Directions for this task
Write out exactly the lines of the entries below from the one holding "(503) 968-2267." to the one holding "Confluent adds AI", inclusive, and leave out all other lines.

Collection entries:
▬▬▬▬▬▬

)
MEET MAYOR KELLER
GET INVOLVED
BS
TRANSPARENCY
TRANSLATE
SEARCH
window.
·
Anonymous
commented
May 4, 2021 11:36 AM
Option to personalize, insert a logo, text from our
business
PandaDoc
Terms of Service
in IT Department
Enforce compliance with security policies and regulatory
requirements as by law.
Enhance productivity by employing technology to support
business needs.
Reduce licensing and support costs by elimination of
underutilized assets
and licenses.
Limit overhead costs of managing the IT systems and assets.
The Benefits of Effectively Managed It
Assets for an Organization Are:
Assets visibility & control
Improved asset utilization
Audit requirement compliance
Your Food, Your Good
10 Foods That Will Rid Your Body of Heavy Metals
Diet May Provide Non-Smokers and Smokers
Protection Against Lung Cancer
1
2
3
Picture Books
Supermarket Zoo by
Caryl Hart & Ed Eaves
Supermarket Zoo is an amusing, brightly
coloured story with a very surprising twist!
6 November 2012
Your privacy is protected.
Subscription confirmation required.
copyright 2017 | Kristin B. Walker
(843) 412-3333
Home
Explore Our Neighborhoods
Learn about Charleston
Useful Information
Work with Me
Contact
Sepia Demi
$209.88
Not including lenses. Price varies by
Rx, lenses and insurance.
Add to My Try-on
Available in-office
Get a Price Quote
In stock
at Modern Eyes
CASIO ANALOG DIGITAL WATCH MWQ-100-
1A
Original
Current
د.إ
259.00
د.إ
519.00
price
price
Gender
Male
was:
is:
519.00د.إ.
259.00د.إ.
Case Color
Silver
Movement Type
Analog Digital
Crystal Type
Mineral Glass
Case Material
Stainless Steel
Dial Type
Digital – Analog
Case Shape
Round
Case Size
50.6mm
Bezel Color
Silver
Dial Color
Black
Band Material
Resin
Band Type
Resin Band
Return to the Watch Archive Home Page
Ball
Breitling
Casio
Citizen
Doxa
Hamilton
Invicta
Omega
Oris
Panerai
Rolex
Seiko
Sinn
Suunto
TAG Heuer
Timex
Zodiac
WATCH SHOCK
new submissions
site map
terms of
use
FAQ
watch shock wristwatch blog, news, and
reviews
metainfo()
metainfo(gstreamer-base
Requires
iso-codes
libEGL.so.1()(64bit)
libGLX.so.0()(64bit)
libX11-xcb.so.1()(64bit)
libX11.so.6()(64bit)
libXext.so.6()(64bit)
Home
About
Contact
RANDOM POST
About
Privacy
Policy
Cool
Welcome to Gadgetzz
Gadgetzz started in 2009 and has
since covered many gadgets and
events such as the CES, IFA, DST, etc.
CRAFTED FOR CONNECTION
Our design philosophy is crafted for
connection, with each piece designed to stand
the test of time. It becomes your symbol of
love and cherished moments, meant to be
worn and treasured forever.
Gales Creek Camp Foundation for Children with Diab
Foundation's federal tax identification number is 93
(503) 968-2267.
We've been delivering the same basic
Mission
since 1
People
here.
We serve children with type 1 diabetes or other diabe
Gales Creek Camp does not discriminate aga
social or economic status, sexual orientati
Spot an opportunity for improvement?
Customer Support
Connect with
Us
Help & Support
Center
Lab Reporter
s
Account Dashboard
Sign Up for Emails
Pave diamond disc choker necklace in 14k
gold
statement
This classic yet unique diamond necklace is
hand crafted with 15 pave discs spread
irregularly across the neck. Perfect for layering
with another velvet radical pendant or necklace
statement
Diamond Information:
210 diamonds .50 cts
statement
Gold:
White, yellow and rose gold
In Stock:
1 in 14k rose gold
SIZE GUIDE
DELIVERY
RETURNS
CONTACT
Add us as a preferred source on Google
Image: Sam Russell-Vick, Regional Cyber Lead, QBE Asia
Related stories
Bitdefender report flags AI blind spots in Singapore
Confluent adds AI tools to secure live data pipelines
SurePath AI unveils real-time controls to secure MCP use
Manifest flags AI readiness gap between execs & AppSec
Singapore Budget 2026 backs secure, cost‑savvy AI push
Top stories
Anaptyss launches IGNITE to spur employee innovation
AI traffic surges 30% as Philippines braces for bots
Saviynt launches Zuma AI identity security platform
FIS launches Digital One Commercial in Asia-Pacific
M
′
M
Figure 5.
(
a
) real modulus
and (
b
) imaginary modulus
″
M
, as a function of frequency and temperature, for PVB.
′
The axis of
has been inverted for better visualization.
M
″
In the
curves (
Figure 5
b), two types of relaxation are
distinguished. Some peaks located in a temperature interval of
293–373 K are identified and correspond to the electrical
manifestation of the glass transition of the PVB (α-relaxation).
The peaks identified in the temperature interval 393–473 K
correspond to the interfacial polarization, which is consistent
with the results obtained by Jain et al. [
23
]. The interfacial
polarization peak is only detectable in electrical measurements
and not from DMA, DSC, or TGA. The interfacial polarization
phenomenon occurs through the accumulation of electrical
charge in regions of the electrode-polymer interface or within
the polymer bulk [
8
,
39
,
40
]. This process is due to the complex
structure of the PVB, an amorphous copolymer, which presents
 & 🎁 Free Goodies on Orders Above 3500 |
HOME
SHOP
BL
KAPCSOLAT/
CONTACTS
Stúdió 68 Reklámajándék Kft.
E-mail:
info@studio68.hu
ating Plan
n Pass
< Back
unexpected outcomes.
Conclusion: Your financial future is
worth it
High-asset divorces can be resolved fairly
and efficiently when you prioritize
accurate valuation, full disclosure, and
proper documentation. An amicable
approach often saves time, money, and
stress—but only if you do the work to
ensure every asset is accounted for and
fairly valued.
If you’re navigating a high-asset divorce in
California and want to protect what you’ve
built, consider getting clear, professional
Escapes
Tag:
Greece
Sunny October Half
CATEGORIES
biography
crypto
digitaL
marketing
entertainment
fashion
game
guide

▬▬▬▬▬▬

Solved problem
(503) 968-2267.
We've been delivering the same basic
Mission
since 1
People
here.
We serve children with type 1 diabetes or other diabe
Gales Creek Camp does not discriminate aga
social or economic status, sexual orientati
Spot an opportunity for improvement?
Customer Support
Connect with
Us
Help & Support
Center
Lab Reporter
s
Account Dashboard
Sign Up for Emails
Pave diamond disc choker necklace in 14k
gold
statement
This classic yet unique diamond necklace is
hand crafted with 15 pave discs spread
irregularly across the neck. Perfect for layering
with another velvet radical pendant or necklace
statement
Diamond Information:
210 diamonds .50 cts
statement
Gold:
White, yellow and rose gold
In Stock:
1 in 14k rose gold
SIZE GUIDE
DELIVERY
RETURNS
CONTACT
Add us as a preferred source on Google
Image: Sam Russell-Vick, Regional Cyber Lead, QBE Asia
Related stories
Bitdefender report flags AI blind spots in Singapore
Confluent adds AI tools to secure live data pipelines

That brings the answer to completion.